Home » The fourth wave of COVID19 cases is here; Pandemic of non-vaccinated

The fourth wave of COVID19 cases is here; Pandemic of non-vaccinated

by RTD Journal
Omicron Odisha

Here’s a glimpse of fourth wave, know what’s happening in the United States.

The recurrence of COVID-19 cases two weeks ago suggests that the United States has entered the fourth wave of the pandemic.

No one knows what the next month or two will bring, but the United Kingdom’s example shows that infection rates can rise dramatically, and hospitalization and mortality remain low.

Instead of the virus that affects all communities, it is expected to target those who are not vaccinated, including children, and if the numbers are high enough, and the most vulnerable of those infected – the elderly and immunocompromised

“With so many people already having antibodies, there is little chance that we will return to the big waves across the country we saw back in January,” said Dr. David Dowdy, an infectious disease epidemiologist with the Hopkins Bloomberg School of Public Health said in a Wednesday webinar with media.

But large outbreaks are likely to occur, especially in areas with low vaccination rates.

“We will be living in two pandemic areas, the vaccinated and the non-vaccinated,” said Dr. Luis Ostrosky, chief of infectious diseases at UTHealth and an infectious disease specialist at Memorial Hermann-Texas Medical Center in Houston.

Three vaccines approved for use in the United States, from Moderna, Pfizer-BioNTech and Johnson & Johnson, have all been shown to be very effective in fighting various viruses, including Delta, which now causes many U.S. cases.

More than 99% of those currently in hospital with COVID-19 are vaccinated. Ostrosky said almost all of his patients were not vaccinated and all regretted not getting the shots.

COVID-19 may not be as lethal in this new wave, as older people are more likely to be vaccinated and younger people are less likely to die from infection, says Ravina Kullar, an infectious disease specialist and epidemiologist and adjunct faculty member at UCLA Medical Center.

What can be done?

Reversing the spread of disease, which is necessary, “means injecting a sense of urgency into this figure,” Ostrosky said, recommending that people be vaccinated and continue to wear masks in homes and also when they are in public place.

“If we do not take action now, we will be in the same situation as we were last year with the closure, disruption and death toll,” he said. “It’s very disappointing.”

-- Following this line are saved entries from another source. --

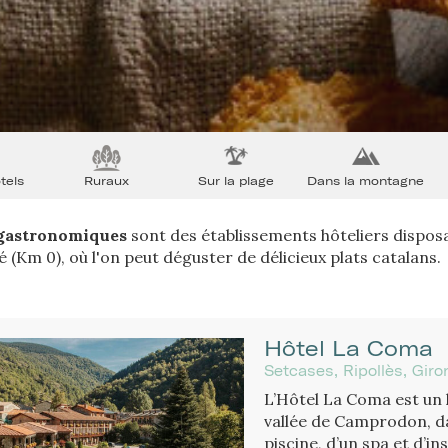
tels
Ruraux
Sur la plage
Dans la montagne
 gastronomiques
sont des établissements hôteliers disposa
 (Km 0), où l'on peut déguster de délicieux plats catalans.
Hôtel La Coma
Setcases, Ripollès, Giro
L’Hôtel La Coma est un h
vallée de Camprodon, da
piscine, d’un spa et d’i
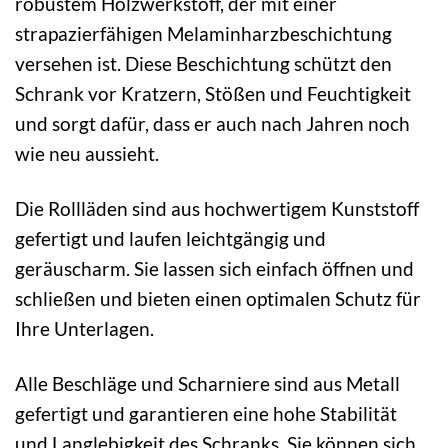
robustem Holzwerkstoff, der mit einer
strapazierfähigen Melaminharzbeschichtung
versehen ist. Diese Beschichtung schützt den
Schrank vor Kratzern, Stößen und Feuchtigkeit
und sorgt dafür, dass er auch nach Jahren noch
wie neu aussieht.
Die Rollläden sind aus hochwertigem Kunststoff
gefertigt und laufen leichtgängig und
geräuscharm. Sie lassen sich einfach öffnen und
schließen und bieten einen optimalen Schutz für
Ihre Unterlagen.
Alle Beschläge und Scharniere sind aus Metall
gefertigt und garantieren eine hohe Stabilität
und Langlebigkeit des Schranks. Sie können sich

Ostrosky said he thinks there are two types of people who refuse to vaccinate: those who are left with false information and those who need further reassurance that they will not be harmed by the shot.

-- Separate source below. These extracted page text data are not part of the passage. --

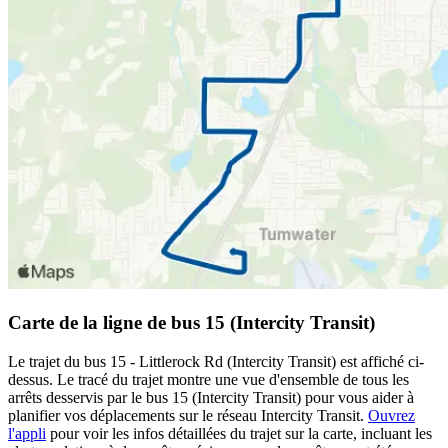
Carte de la ligne de bus 15 (Intercity Transit)
Le trajet du bus 15 - Littlerock Rd (Intercity Transit) est affiché ci-
dessus. Le tracé du trajet montre une vue d'ensemble de tous les
arrêts desservis par le bus 15 (Intercity Transit) pour vous aider à
planifier vos déplacements sur le réseau Intercity Transit.
Ouvrez
l'appli
pour voir les infos détaillées du trajet sur la carte, incluant les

Unfortunately, he said, people who are too lazy to be vaccinated are also the ones who are too lazy to wear a mask.

Kullar said she wished the Centers for Disease Control and Prevention had to wait a long time before saying that masks were not needed for complete immunization. Instead of giving a reason for the vaccine, the CDC’s move simply encouraged everyone, including those who are not vaccinated, to take off their masks, she said. “It’s very confusing for the community.”

He thinks people should continue to wear masks in homes in public places until at least 70% of those in their area or region are vaccinated.

Outside it is always safe, he said, especially when people are away from each other.

One thing that will always be very important in the fight against COVID-19, Ostrosky says, is that people should be vaccinated.

“We can do this,” he said. “There is no time to waste.”